New artwork to be displayed at River Raisin battlefield park

Painting shows stockade from War of 1812 era

7/29/2013
BY CARL RYAN
BLADE STAFF WRITER
Dan Downing, chief of interpretation, education, and operations at the River Raisin National Battlefield Park, said the painting will be on display soon. All art at the park must be historically accurate.
Dan Downing, chief of interpretation, education, and operations at the River Raisin National Battlefield Park, said the painting will be on display soon. All art at the park must be historically accurate.

MONROE — Well in time for its upcoming art show, the River Raisin National Battlefield Park has a new historical painting depicting a scene from the War of 1812 era.

The artwork, called The Wayne Stockade, shows a wooden-walled fortification that stood on the north side of the River Raisin more than 200 years ago, in what today is Monroe. It would have been located on Elm Avenue, just east of where St. Mary’s Catholic Church is, according to Frances Maedel, the Monroe artist who did the piece so she could donate it to the park.

The painting joins the park’s permanent collection. Historical accuracy is a requirement for any art on display at the park’s visitors center. “It was a challenge,” said Mrs. Maedel, who is 91 and started painting as a young girl. “There were only written descriptions, and I did a lot of research.”

But with the help of local historians, she pieced together a physical description of the stockade and learned its history. The fortification was built in 1807 and burned down by the British five years later when they took Detroit in the War of 1812. It was named in honor of Gen. “Mad” Anthony Wayne.

“He had nothing to do with building it,” Mrs. Maedel said. “He was responsible for a string of stockades across Ohio, but he had nothing to do with this one."

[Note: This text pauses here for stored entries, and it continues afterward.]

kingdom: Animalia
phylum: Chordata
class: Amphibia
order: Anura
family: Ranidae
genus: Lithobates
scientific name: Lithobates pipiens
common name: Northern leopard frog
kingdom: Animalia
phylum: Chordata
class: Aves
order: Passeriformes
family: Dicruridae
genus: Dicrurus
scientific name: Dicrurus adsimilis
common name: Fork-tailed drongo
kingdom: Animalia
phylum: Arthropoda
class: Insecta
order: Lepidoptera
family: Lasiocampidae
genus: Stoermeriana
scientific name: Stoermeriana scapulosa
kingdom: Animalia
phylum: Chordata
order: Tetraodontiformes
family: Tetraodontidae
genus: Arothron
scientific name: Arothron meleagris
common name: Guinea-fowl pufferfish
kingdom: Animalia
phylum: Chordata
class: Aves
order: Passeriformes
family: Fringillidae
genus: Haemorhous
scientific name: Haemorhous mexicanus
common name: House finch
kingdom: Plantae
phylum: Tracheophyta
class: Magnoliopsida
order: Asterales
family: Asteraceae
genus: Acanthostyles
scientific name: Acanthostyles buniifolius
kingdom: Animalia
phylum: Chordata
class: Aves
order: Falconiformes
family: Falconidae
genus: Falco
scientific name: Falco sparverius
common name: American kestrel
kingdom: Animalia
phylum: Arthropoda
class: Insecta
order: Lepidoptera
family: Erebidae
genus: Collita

The stockade, she said, was a refuge where the residents of Frenchtown, as the settlement was known, sought protection in times of danger. Nobody lived there.

“It was constructed of logs 12 to 15 inches in diameter. They would have been 16 feet long because they were buried four feet in the ground and the walls were 12 feet high,” Mrs. Maedel explained. “There were two block houses on opposite corners, and one was a little larger than the other. Originally, only one of them had openings for firing. One opening was large enough for a cannon, and the other was for a rifle.”

Dan Downing, chief of interpretation, education, and operations at the park, said The Wayne Stockade soon will be on public display.

The park will host Remember the Raisin Art Extravaganza from Aug. 10 through Sept. 2. It will feature the winners of an art competition whose entries must relate to the War of 1812 era and will be judged for historical accuracy, said Becky Mullins, the exhibit organizer.

“No photographs exist from that era,” she said, “so it’s important to give people something to look at so they can relate to that period and see what life was like around Frenchtown.”